■ **About this task**
Retype every record exactly as it appears.

# # # # #

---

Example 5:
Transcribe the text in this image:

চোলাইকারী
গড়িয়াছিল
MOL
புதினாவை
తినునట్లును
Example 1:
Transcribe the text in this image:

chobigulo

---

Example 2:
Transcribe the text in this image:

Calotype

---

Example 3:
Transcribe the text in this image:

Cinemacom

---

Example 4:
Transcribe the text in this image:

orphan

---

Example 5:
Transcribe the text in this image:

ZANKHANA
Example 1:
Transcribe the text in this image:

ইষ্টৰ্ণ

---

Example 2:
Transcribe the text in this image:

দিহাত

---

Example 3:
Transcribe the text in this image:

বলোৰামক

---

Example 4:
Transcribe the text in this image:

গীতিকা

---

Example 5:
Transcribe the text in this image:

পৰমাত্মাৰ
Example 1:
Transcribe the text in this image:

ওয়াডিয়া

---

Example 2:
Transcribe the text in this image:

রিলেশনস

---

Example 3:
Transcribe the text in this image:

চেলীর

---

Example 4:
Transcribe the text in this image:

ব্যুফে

# # # # #

■ **Solution**
---

Example 5:
Transcribe the text in this image:

চোলাইকারী
গড়িয়াছিল
MOL
புதினாவை
తినునట్లును
Example 1:
Transcribe the text in this image:

chobigulo

---

Example 2:
Transcribe the text in this image:

Calotype

---

Example 3:
Transcribe the text in this image:

Cinemacom

---

Example 4:
Transcribe the text in this image:

orphan

---

Example 5:
Transcribe the text in this image:

ZANKHANA
Example 1:
Transcribe the text in this image:

ইষ্টৰ্ণ

---

Example 2:
Transcribe the text in this image:

দিহাত

---

Example 3:
Transcribe the text in this image:

বলোৰামক

---

Example 4:
Transcribe the text in this image:

গীতিকা

---

Example 5:
Transcribe the text in this image:

পৰমাত্মাৰ
Example 1:
Transcribe the text in this image:

ওয়াডিয়া

---

Example 2:
Transcribe the text in this image:

রিলেশনস

---

Example 3:
Transcribe the text in this image:

চেলীর

---

Example 4:
Transcribe the text in this image:

ব্যুফে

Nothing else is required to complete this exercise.